Has there been a spate of lawsuits in the UK of which I'm unaware? Are advertisers really interested in promoting the rigor of representing data? And why is it only on beauty products? Do these footnotes make the product more likely to work? Or do advertisers think it will convince us oh-so-cynical women to shell out our hard-earned pounds on their snake oil? Whatever the reason, I still hate 'em.

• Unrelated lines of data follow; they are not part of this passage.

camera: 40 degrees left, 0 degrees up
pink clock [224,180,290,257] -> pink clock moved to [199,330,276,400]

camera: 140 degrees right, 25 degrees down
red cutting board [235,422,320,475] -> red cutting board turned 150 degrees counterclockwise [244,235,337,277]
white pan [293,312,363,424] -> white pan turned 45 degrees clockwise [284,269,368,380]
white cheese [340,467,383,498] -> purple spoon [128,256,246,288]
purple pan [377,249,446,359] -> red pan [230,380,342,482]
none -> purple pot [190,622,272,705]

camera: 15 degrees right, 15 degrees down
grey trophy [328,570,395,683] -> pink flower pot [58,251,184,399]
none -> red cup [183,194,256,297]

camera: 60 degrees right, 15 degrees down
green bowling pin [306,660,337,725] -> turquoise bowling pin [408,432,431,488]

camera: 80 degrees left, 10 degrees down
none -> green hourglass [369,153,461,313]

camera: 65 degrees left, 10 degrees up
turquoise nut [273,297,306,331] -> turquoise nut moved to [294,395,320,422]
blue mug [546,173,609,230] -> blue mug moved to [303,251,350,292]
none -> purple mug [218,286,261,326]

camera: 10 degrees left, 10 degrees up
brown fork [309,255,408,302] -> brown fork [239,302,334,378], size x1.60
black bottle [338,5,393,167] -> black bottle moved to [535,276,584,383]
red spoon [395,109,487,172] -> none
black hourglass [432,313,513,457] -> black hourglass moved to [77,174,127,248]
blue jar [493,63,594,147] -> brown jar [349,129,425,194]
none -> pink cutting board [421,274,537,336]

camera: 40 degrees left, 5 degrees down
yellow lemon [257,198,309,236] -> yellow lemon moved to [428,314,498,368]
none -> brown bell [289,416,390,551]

* Actual number of disclaimers three, based on a sample of one ad watched in the past 5 minutes.

More delivery woes

Actually, just one tale of woe. So far, the bed, washing machine, armchair and sofa have all turned up on time, no problems. But the gym equipment was another matter. Oh, it turned up alright. But the delivery person (I'm making no gender assumptions) simply dumped 3 of the 5 items in our open, without-doors carport in full view of the street, and headed off. No phone call, no delivery note to say that it was there -- or that it was only a partial delivery. Cue phone calls to the company and a weary operative sighing "Not again?" Yesterday, the same thing happened with the remaining two boxes. Admittedly, it would be difficult for someone to make off with two 21kg weights, a stand, and a fairly heavy gym bench, and I guess it shows we live on an extremely safe street, but still. A note would have been nice.

My new favorite paint

I've used brilliant white emulsion, undercoat and primer, duck egg satin finish, whispy cloud matt, fire-engine red gloss, but my all-time favorite paint has to be Dulux's Light & Space Rich Matt in Lunar Falls. Why? It's not that it covers easily or that it really does bounce light around the room, popping against our black and eau de nil tiles. No, it's the fact that it smells of custard. A proper, hand-made, creme brulee-style egg custard. PJ scoffed when I told him, but on having a brushful wafted under his nose, he had to agree. Custard.

Scented paint: Truly we live in the future.